Yesterday I sat down to compile the listing of movies due out in Vietnam next month for the upcoming issue of AsiaLIFE, and I was pretty surprised at the number of local flicks hitting the theaters.
Vuot Qua Ben Thuong Hai (Journey from Shanghai)
This period thriller follows the journey of Nguyen Ai Quoc–better known to the world as Ho Chi Minh–from Hong Kong to the Soviet Union by way of Shanghai. For those who don’t know the story, Ho Chi Minh escaped from prison in Hong Kong by conspiring to fake his own death. Journey from Shanghai follows the events immediately after his escape, and from the trailer, it looks like the filmmakers have gone for a noir-meets-martial arts tone. Central to the film is Ho’s friendship with Soong Ching-ling, the once wife of Sun Yet-sen who supported the Communists during the Civil War.
Saigon Electric and Bui Duong (Street Dust)
The trailer above isn’t actually for the 2009 Vietnamese hip-hop drama Street Dust–it’s for director Nguyen Duc Viet’s December 2010 release, Saigon Electric. Perhaps to build the anticipation for Saigon Electric, local theaters are re-releasing Street Dust next month. The film follows siblings Hanh and Nam’s journey towards hip-hop fame. After their mother dies, Nam gives gives up his dream to find employment, but Hanh is determined to secure them both a shot at a competition in Bangkok.
Saigon Electric was written by Owl and Sparrow screenwriter Stephane Gauger and similarly follows the dreams of a Saigon hip-hoppers to beat out a rival crew and advance to a competition in South Korea. Read more about the film here.

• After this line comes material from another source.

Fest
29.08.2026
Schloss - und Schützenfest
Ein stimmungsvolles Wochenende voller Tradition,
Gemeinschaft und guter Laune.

Canh Dong Bat Tan (Floating Lives)
Viet Kieu actor Dustin Nguyen (21 Jump Street, Heaven and Earth, Little Fish) continues to bolster the local film industry with his latest release, Floating Lives. The film follows some pretty heavy subject matter: love, infidelity and betrayal in a small town in the Mekong Delta. I haven’t found much about the plot just yet, but it’s based on Nguyen Ngoc Tu’s “The Boundless Rice Field” (available in English translation). It looks like director Nguyen Phan Quang Binh is continuing to push the envelope with some steamy-for-Vietnam scenes.